3. 県民要望を受けて議会で論戦、知事答弁を引き出す
- 2方式導入前のR3年10月県議会で、2方式導入により子育て世帯(多子世帯)が値上げになることを追求し、値上げ回避策・財政措置を要求。
- 知事の答弁
▽2方式に施行した場合、市町村が国保税で集めるべき総額に影響はないが、賦課方式が変わることにより額は世帯所得や世帯構成によって変動することになる。
▽多子世帯など家族の多い世帯では、税額が高くなる傾向があると認識している。
▽R4年度については、国による未就学児に係る均等割軽減と併せて、子 ども1人当たり約2万5千円の負担軽減を図る考えである。
▽国保における子育て支援は、一義的には国が責任をもって取り組む課題であり、引き続き、対象年齢の拡充と地方負担の撤廃を要望する。
4. 現在の課題
- 市町村の国保税算定基礎となる県への納付金はR6年度800億円で、加入者1人当たり6,856円、5.1%増。県の国保財政安定化基金は24億円あり、国の指示で8億円取り崩したにもかかわらず、1億円しか活用していない。子どもの均等割をゼロにするなど負担軽減を行うべき。

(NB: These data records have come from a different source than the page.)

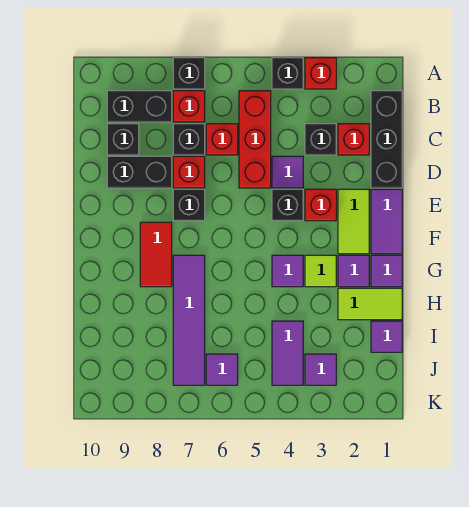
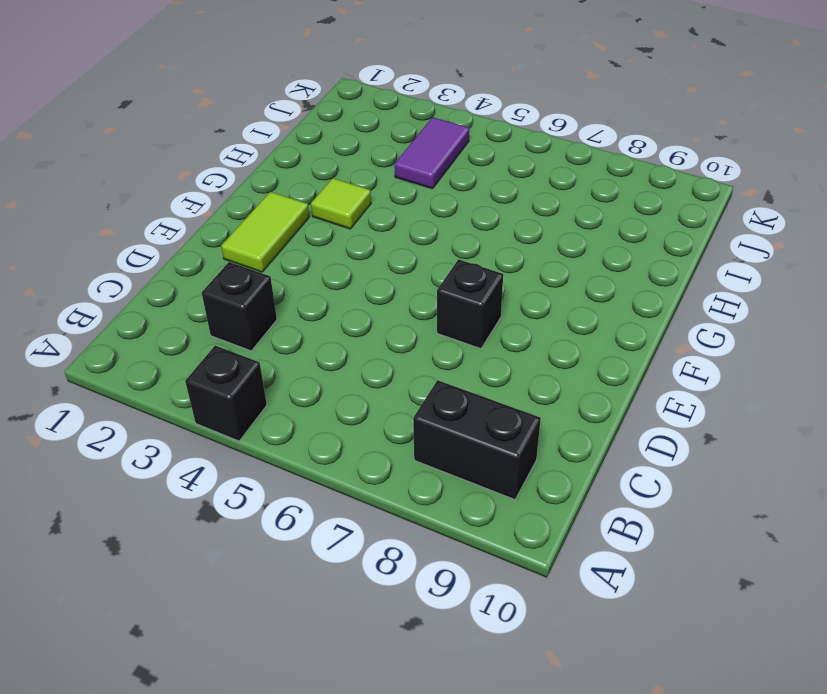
none -> red 1x1 brick [305,58,336,89]
none -> black 1x1 brick [173,58,205,89]
none -> black 1x3 brick [371,91,402,188]
none -> red 1x3 brick [239,91,271,188]

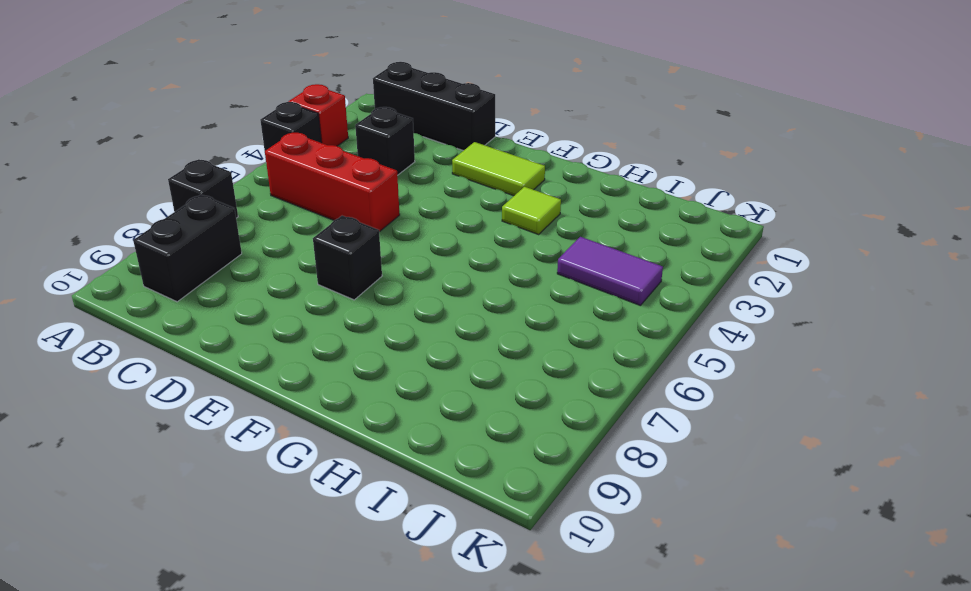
none -> red 1x1 brick [173,91,205,122]
none -> red 1x1 brick [338,124,369,155]
none -> red 1x1 brick [206,124,238,155]
none -> black 1x1 brick [173,124,205,155]

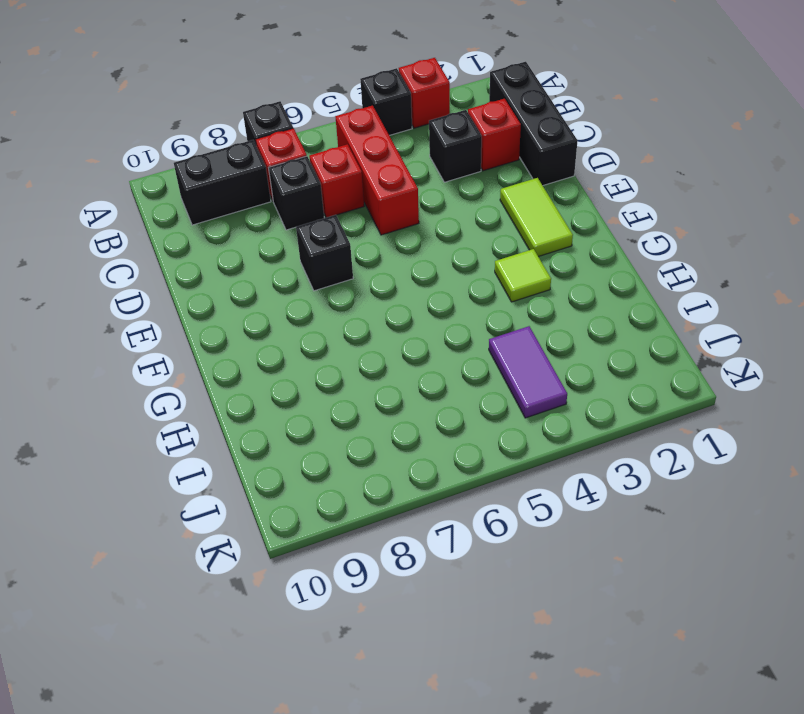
none -> black 1x1 brick [107,124,139,155]
none -> purple 1x1 tile [272,156,303,188]
none -> red 1x1 brick [173,156,205,188]
none -> black 1x2 brick [107,156,172,188]

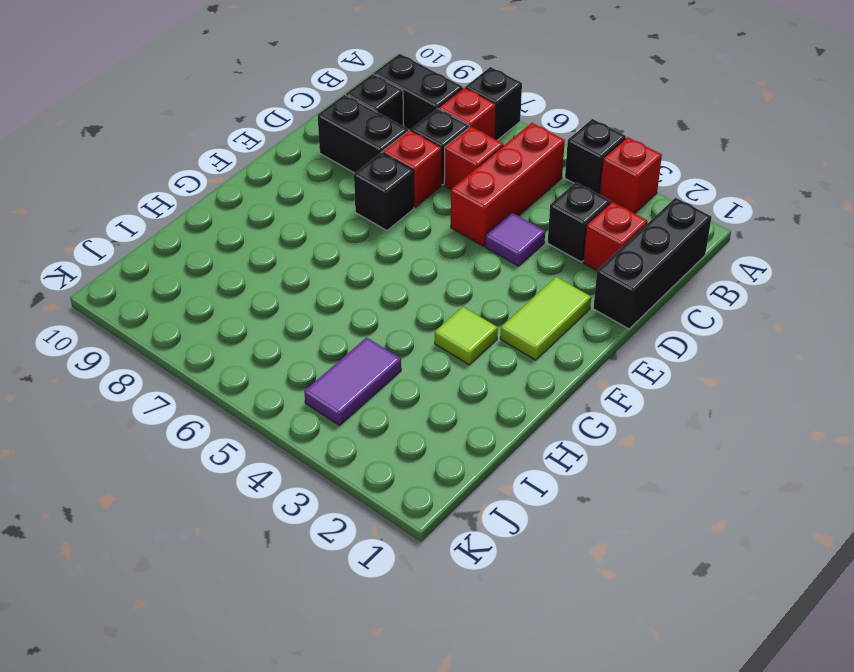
none -> purple 1x2 tile [371,189,402,254]
none -> red 1x1 brick [305,189,336,221]
none -> black 1x1 brick [272,189,303,221]
none -> red 1x2 tile [140,222,172,287]

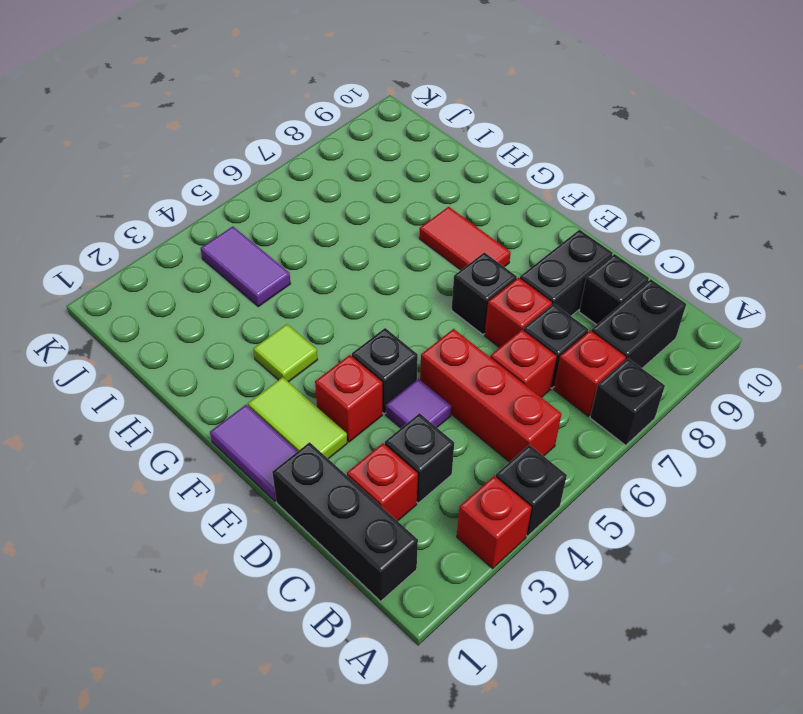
none -> purple 1x1 tile [371,255,402,287]
none -> purple 1x1 tile [338,255,369,287]
none -> purple 1x1 tile [272,255,303,287]
none -> purple 1x4 tile [173,255,205,385]

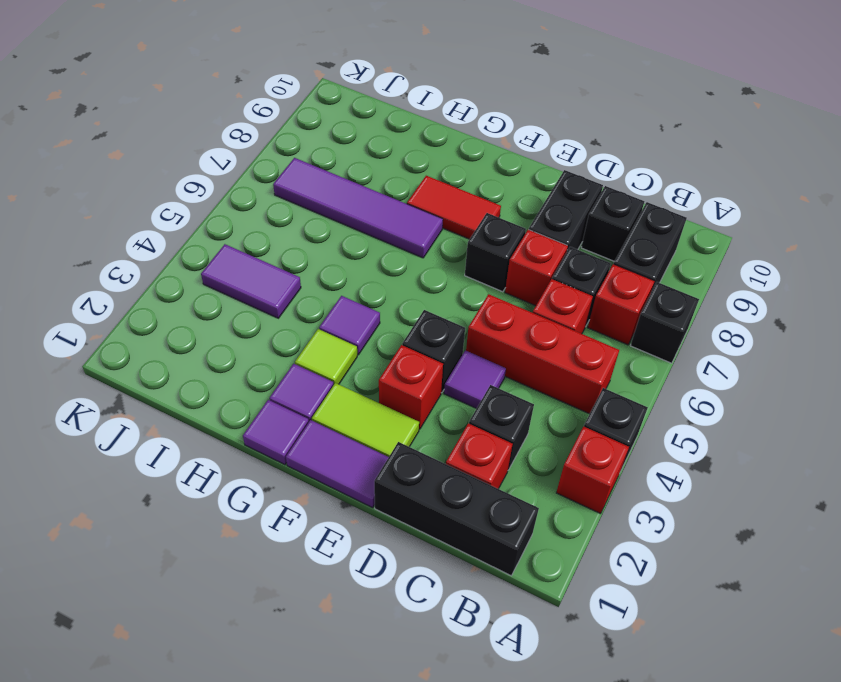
none -> lime 1x2 tile [338,288,402,320]
none -> purple 1x1 tile [371,321,402,352]
none -> purple 1x1 tile [305,354,336,385]
none -> purple 1x1 tile [206,354,238,385]

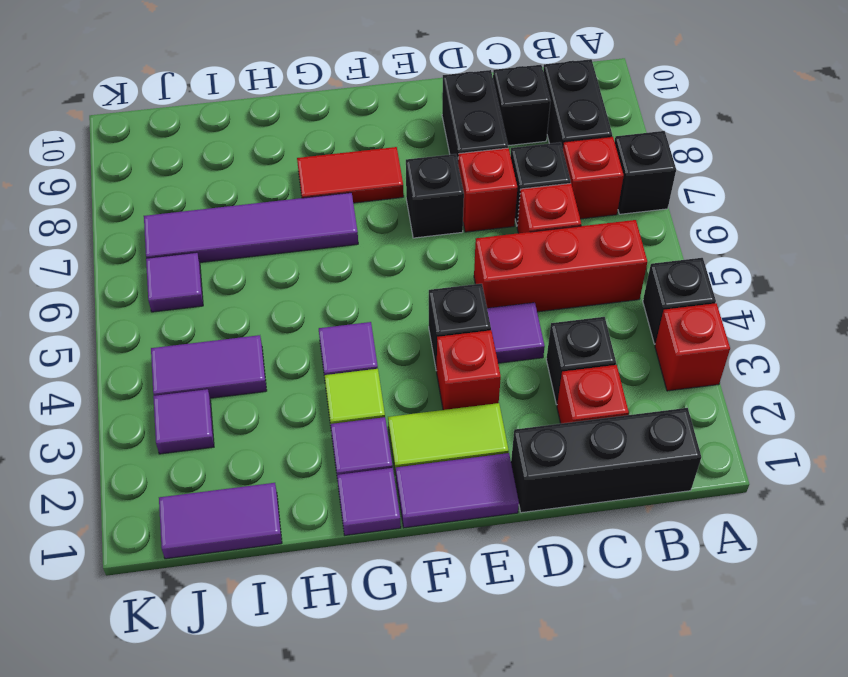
purple 1x2 tile [159,483,282,559] -> purple 1x1 tile [371,321,402,352]
none -> lime 1x2 tile [338,288,402,320]

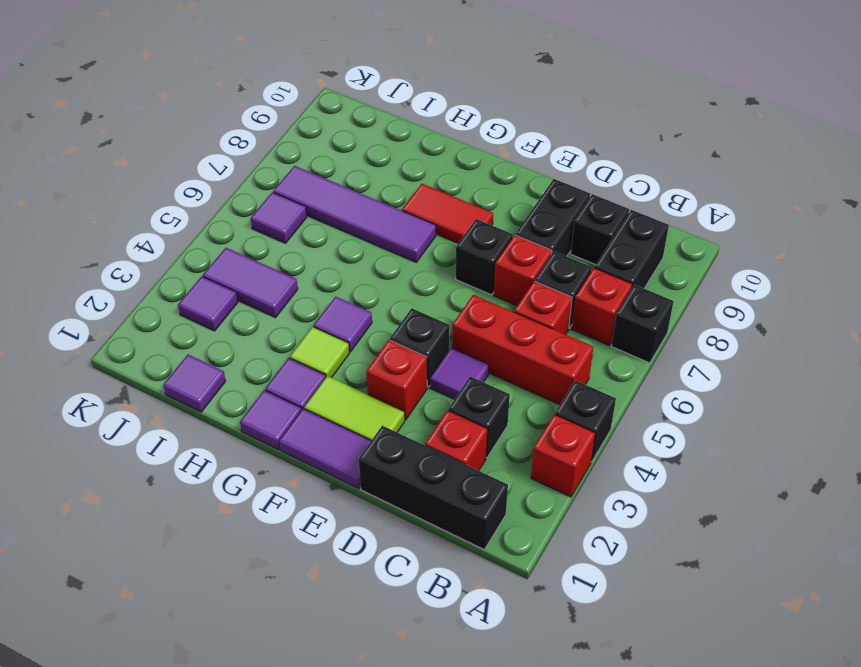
none -> lime 1x2 tile [338,288,402,320]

- 後期高齢者医療保険料はR6年度7万円から7万8千円に11%の引き上げ。広域連合の医療給付費準備基金が過去最高の65億円あるのに、負担軽減に活用したのは半分以下の30億円のみ。
さらに、県の後期高齢者医療財政安定化基金は一切取り崩さない姿勢。過去に県の基金を活用したのは、民主党政権時代の1回きり。現在50億円にまで増え、これ以上積立は必要ないとして基金条例が改定されたほど。 - 負担の求め方、基金のあり方が問われる。少なくとも、基金の活用基準を見直して保険料軽減を実施させていく。
- 医療福祉(マル福)制度をさらに改善させ、医療費助成を拡充させる。とくに、小児外来について県内全市町村が高校3年生まで助成しているが、県は入院のみ高校3年生までで、外来は小学6年生にとどまっている。